__AIM OF THE TASK__: Please set down each entry exactly, omitting any picture it holds.

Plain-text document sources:
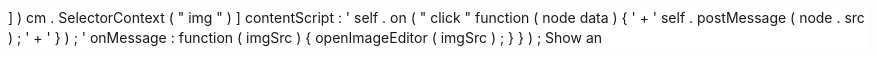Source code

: ]
)
cm
.
SelectorContext
(
"
img
"
)
]
contentScript
:
'
self
.
on
(
"
click
"
function
(
node
data
)
{
'
+
'
self
.
postMessage
(
node
.
src
)
;
'
+
'
}
)
;
'
onMessage
:
function
(
imgSrc
)
{
openImageEditor
(
imgSrc
)
;
}
}
)
;
Show
an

__ANSWER SECTION__:
Source code

: ]
)
cm
.
SelectorContext
(
"
img
"
)
]
contentScript
:
'
self
.
on
(
"
click
"
function
(
node
data
)
{
'
+
'
self
.
postMessage
(
node
.
src
)
;
'
+
'
}
)
;
'
onMessage
:
function
(
imgSrc
)
{
openImageEditor
(
imgSrc
)
;
}
}
)
;
Show
an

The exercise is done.